--- Work instructions ---
Please report how many lines in the records below contain "documentclass". Reply with the number alone.

--- Supplied material ---
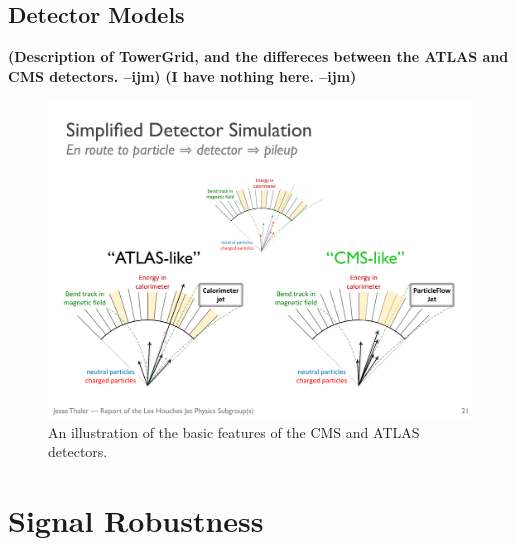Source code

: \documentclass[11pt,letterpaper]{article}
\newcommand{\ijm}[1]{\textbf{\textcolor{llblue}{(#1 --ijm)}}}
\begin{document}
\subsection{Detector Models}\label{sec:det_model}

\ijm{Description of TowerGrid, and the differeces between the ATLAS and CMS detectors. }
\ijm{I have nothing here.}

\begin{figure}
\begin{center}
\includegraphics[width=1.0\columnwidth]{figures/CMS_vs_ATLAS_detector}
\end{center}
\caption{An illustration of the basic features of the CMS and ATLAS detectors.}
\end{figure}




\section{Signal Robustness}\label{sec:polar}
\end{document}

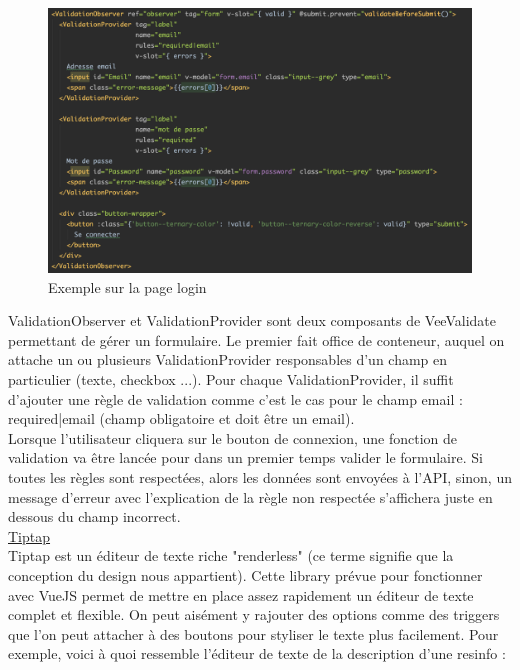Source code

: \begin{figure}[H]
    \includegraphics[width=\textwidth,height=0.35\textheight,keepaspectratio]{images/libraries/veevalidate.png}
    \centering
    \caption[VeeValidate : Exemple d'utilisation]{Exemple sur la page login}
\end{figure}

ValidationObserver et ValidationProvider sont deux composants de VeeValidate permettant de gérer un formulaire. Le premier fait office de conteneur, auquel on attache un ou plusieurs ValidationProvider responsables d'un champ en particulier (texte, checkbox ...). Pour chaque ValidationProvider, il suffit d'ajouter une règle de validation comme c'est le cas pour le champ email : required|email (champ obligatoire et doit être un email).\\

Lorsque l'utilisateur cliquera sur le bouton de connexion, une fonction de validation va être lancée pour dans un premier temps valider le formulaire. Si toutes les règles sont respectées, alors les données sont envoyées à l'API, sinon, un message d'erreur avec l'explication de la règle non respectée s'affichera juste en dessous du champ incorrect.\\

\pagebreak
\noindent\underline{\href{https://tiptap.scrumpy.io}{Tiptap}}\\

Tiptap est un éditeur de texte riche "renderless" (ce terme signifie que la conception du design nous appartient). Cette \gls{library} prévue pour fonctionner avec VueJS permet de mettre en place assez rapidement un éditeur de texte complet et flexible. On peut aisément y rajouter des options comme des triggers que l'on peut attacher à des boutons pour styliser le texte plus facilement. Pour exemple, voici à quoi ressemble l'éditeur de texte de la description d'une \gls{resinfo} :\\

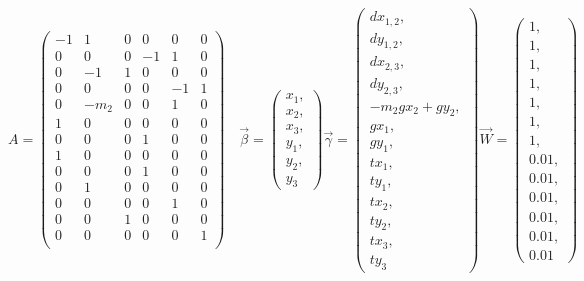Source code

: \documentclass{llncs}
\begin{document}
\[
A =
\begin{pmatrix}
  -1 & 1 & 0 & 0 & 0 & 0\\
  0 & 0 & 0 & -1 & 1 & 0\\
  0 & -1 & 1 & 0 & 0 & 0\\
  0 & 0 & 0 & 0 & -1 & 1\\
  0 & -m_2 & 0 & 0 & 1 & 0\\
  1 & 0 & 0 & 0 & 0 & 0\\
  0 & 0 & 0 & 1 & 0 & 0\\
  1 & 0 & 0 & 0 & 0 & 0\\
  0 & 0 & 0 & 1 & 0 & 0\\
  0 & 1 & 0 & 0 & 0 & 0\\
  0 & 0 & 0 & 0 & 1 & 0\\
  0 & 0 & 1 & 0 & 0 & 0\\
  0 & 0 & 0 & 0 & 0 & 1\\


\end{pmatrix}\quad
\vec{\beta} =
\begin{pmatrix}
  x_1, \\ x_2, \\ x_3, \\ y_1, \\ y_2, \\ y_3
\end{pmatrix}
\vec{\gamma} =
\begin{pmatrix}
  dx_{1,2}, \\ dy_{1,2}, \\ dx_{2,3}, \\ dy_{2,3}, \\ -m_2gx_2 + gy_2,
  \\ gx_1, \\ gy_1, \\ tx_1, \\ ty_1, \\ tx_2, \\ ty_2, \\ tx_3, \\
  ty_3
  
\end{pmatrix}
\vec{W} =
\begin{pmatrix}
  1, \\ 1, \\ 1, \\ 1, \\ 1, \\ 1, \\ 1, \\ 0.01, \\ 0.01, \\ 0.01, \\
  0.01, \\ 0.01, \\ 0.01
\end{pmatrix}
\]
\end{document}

--- The completed task ---
2